■ Task goal: Exact wording is required: transcribe all the entries and leave the images out.

━━━━━━

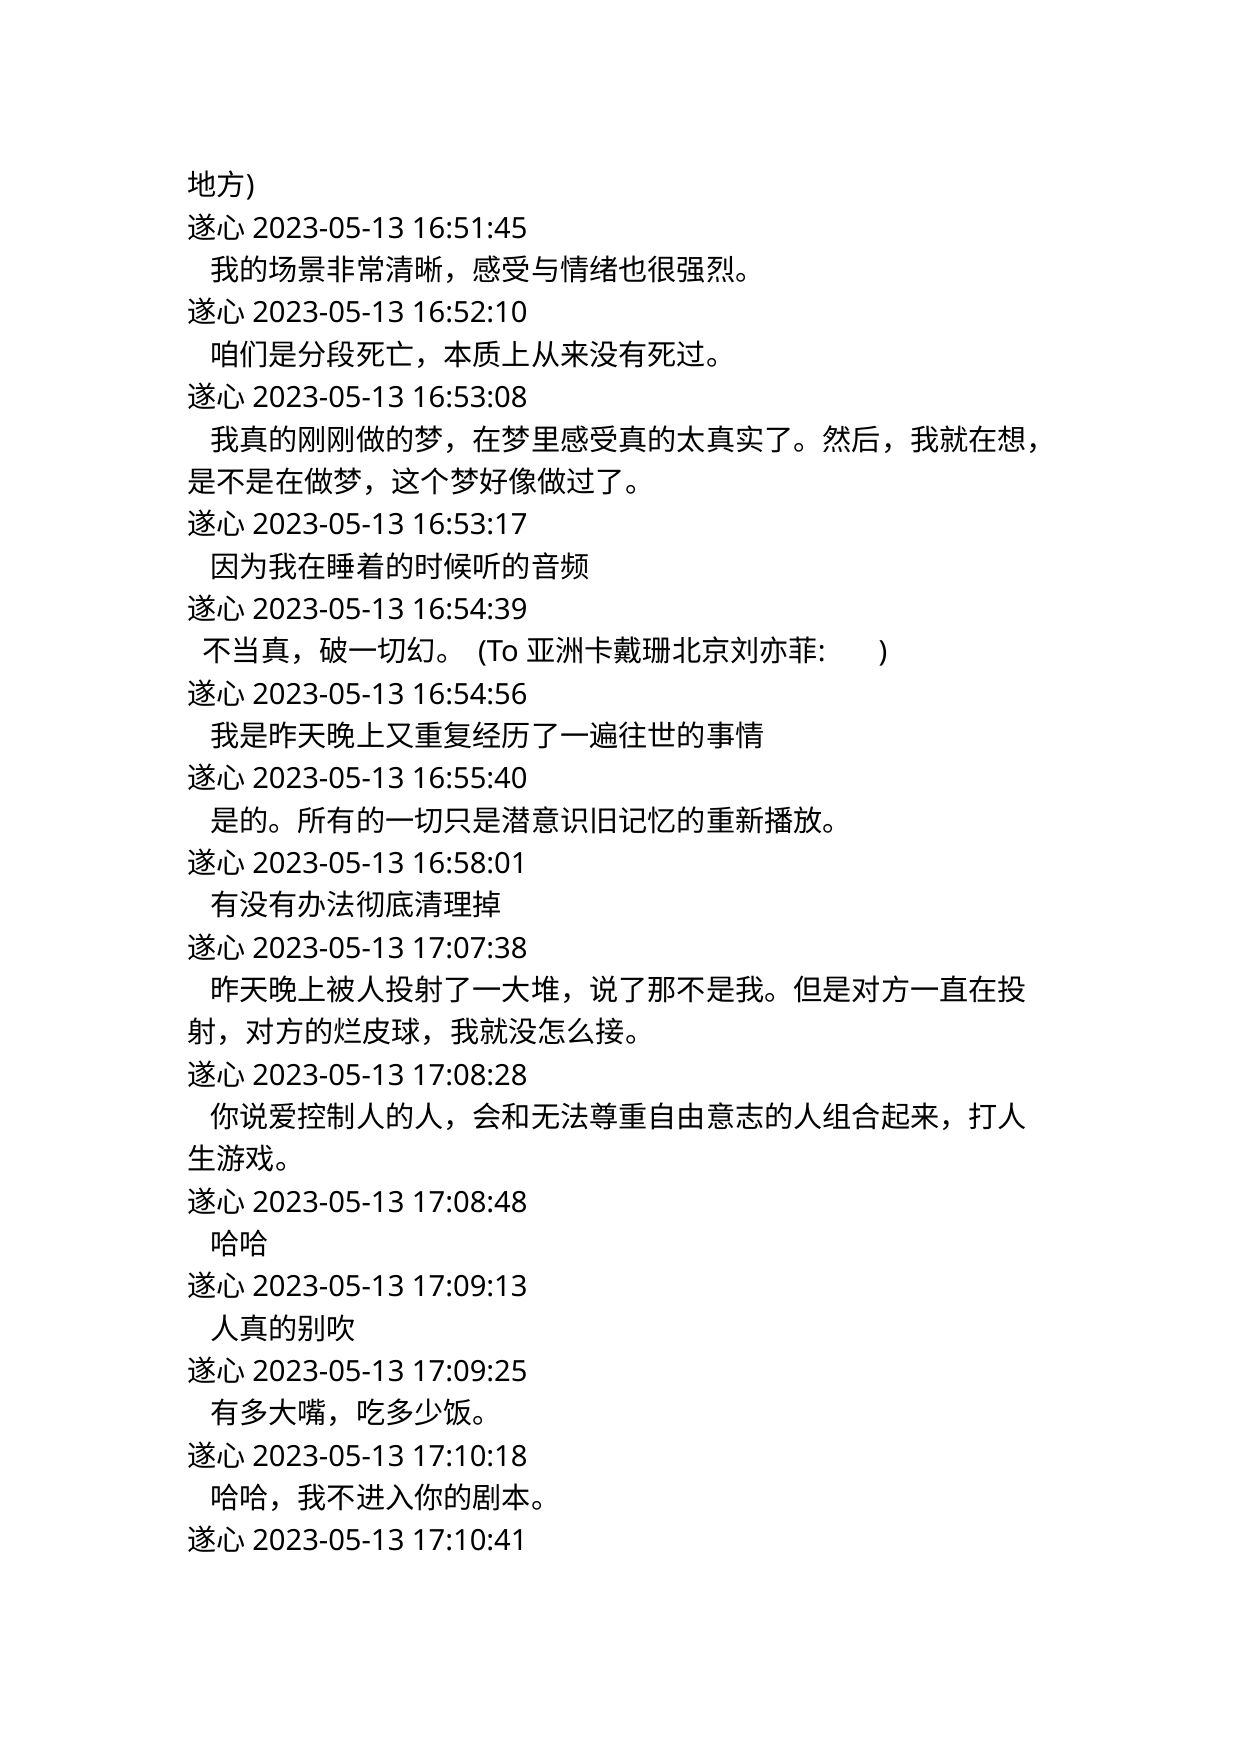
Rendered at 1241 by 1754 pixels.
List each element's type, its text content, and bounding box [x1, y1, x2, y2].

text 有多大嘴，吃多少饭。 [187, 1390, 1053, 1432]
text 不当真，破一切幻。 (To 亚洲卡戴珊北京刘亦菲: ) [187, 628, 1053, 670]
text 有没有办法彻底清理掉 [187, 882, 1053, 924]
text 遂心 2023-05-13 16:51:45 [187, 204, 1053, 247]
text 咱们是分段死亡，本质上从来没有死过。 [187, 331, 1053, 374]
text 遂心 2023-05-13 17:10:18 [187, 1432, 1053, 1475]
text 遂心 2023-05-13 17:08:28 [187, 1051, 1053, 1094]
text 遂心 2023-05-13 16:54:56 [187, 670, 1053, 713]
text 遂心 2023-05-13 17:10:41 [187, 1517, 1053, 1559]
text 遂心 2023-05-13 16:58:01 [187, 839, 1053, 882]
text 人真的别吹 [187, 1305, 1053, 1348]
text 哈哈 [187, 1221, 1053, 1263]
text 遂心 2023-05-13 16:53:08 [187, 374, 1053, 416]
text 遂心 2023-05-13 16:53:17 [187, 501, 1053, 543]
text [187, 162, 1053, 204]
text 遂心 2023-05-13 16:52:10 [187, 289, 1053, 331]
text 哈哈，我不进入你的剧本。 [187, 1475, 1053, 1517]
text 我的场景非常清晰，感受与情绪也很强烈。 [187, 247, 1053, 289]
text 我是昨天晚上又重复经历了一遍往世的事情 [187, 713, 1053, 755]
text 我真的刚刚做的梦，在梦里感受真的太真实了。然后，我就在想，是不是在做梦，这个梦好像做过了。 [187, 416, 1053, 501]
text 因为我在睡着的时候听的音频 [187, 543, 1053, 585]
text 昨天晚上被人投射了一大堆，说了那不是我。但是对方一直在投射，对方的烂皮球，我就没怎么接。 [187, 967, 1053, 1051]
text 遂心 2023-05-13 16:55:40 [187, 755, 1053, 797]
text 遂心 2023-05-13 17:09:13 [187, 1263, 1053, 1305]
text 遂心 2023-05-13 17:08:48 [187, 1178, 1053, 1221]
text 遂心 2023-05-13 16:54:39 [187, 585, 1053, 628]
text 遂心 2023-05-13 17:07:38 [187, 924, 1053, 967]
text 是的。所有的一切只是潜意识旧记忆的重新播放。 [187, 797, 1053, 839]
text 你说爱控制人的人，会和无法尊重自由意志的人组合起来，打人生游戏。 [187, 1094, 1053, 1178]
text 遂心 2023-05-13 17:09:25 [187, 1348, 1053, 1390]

━━━━━━

■ Exercise answer:
Rendered at 1241 by 1754 pixels.
List each element's type, its text content, and bounding box [x1, y1, x2, y2].

text 有多大嘴，吃多少饭。 [187, 1390, 1053, 1432]
text 不当真，破一切幻。 (To 亚洲卡戴珊北京刘亦菲: ) [187, 628, 1053, 670]
text 有没有办法彻底清理掉 [187, 882, 1053, 924]
text 遂心 2023-05-13 16:51:45 [187, 204, 1053, 247]
text 咱们是分段死亡，本质上从来没有死过。 [187, 331, 1053, 374]
text 遂心 2023-05-13 17:10:18 [187, 1432, 1053, 1475]
text 遂心 2023-05-13 17:08:28 [187, 1051, 1053, 1094]
text 遂心 2023-05-13 16:54:56 [187, 670, 1053, 713]
text 遂心 2023-05-13 17:10:41 [187, 1517, 1053, 1559]
text 遂心 2023-05-13 16:58:01 [187, 839, 1053, 882]
text 人真的别吹 [187, 1305, 1053, 1348]
text 哈哈 [187, 1221, 1053, 1263]
text 遂心 2023-05-13 16:53:08 [187, 374, 1053, 416]
text 遂心 2023-05-13 16:53:17 [187, 501, 1053, 543]
text [187, 162, 1053, 204]
text 遂心 2023-05-13 16:52:10 [187, 289, 1053, 331]
text 哈哈，我不进入你的剧本。 [187, 1475, 1053, 1517]
text 我的场景非常清晰，感受与情绪也很强烈。 [187, 247, 1053, 289]
text 我是昨天晚上又重复经历了一遍往世的事情 [187, 713, 1053, 755]
text 我真的刚刚做的梦，在梦里感受真的太真实了。然后，我就在想，是不是在做梦，这个梦好像做过了。 [187, 416, 1053, 501]
text 因为我在睡着的时候听的音频 [187, 543, 1053, 585]
text 昨天晚上被人投射了一大堆，说了那不是我。但是对方一直在投射，对方的烂皮球，我就没怎么接。 [187, 967, 1053, 1051]
text 遂心 2023-05-13 16:55:40 [187, 755, 1053, 797]
text 遂心 2023-05-13 17:09:13 [187, 1263, 1053, 1305]
text 遂心 2023-05-13 17:08:48 [187, 1178, 1053, 1221]
text 遂心 2023-05-13 16:54:39 [187, 585, 1053, 628]
text 遂心 2023-05-13 17:07:38 [187, 924, 1053, 967]
text 是的。所有的一切只是潜意识旧记忆的重新播放。 [187, 797, 1053, 839]
text 你说爱控制人的人，会和无法尊重自由意志的人组合起来，打人生游戏。 [187, 1094, 1053, 1178]
text 遂心 2023-05-13 17:09:25 [187, 1348, 1053, 1390]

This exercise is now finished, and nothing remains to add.